======== Supplied material

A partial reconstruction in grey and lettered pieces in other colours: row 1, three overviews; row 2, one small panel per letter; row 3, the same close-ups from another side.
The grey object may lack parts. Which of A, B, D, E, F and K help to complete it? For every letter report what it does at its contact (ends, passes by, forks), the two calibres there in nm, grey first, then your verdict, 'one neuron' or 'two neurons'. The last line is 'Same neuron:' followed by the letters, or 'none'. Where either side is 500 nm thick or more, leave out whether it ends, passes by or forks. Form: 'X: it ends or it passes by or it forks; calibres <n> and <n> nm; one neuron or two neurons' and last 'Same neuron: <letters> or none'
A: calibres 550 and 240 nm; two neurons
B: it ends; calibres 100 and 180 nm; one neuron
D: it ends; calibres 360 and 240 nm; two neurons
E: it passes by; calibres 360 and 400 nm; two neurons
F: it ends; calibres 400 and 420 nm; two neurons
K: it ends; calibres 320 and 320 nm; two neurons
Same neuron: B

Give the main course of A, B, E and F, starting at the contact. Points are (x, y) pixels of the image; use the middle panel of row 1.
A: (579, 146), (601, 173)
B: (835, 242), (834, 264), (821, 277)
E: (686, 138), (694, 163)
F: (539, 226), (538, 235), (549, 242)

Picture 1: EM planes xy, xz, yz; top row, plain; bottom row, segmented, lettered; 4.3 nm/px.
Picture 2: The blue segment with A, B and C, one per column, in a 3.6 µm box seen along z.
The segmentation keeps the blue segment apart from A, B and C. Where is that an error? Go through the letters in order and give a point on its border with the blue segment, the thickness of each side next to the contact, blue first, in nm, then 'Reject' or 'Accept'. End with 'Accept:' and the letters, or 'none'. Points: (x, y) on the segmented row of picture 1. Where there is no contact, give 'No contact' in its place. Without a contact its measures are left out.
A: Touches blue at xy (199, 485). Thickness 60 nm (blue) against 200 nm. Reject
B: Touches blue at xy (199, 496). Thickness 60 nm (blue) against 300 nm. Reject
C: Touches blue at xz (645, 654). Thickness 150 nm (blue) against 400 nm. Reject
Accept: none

================

• _Exercise goal_:
What you return must match the records above exactly.

• _Solved problem_:
A partial reconstruction in grey and lettered pieces in other colours: row 1, three overviews; row 2, one small panel per letter; row 3, the same close-ups from another side.
The grey object may lack parts. Which of A, B, D, E, F and K help to complete it? For every letter report what it does at its contact (ends, passes by, forks), the two calibres there in nm, grey first, then your verdict, 'one neuron' or 'two neurons'. The last line is 'Same neuron:' followed by the letters, or 'none'. Where either side is 500 nm thick or more, leave out whether it ends, passes by or forks. Form: 'X: it ends or it passes by or it forks; calibres <n> and <n> nm; one neuron or two neurons' and last 'Same neuron: <letters> or none'
A: calibres 550 and 240 nm; two neurons
B: it ends; calibres 100 and 180 nm; one neuron
D: it ends; calibres 360 and 240 nm; two neurons
E: it passes by; calibres 360 and 400 nm; two neurons
F: it ends; calibres 400 and 420 nm; two neurons
K: it ends; calibres 320 and 320 nm; two neurons
Same neuron: B

Give the main course of A, B, E and F, starting at the contact. Points are (x, y) pixels of the image; use the middle panel of row 1.
A: (579, 146), (601, 173)
B: (835, 242), (834, 264), (821, 277)
E: (686, 138), (694, 163)
F: (539, 226), (538, 235), (549, 242)

Picture 1: EM planes xy, xz, yz; top row, plain; bottom row, segmented, lettered; 4.3 nm/px.
Picture 2: The blue segment with A, B and C, one per column, in a 3.6 µm box seen along z.
The segmentation keeps the blue segment apart from A, B and C. Where is that an error? Go through the letters in order and give a point on its border with the blue segment, the thickness of each side next to the contact, blue first, in nm, then 'Reject' or 'Accept'. End with 'Accept:' and the letters, or 'none'. Points: (x, y) on the segmented row of picture 1. Where there is no contact, give 'No contact' in its place. Without a contact its measures are left out.
A: Touches blue at xy (199, 485). Thickness 60 nm (blue) against 200 nm. Reject
B: Touches blue at xy (199, 496). Thickness 60 nm (blue) against 300 nm. Reject
C: Touches blue at xz (645, 654). Thickness 150 nm (blue) against 400 nm. Reject
Accept: none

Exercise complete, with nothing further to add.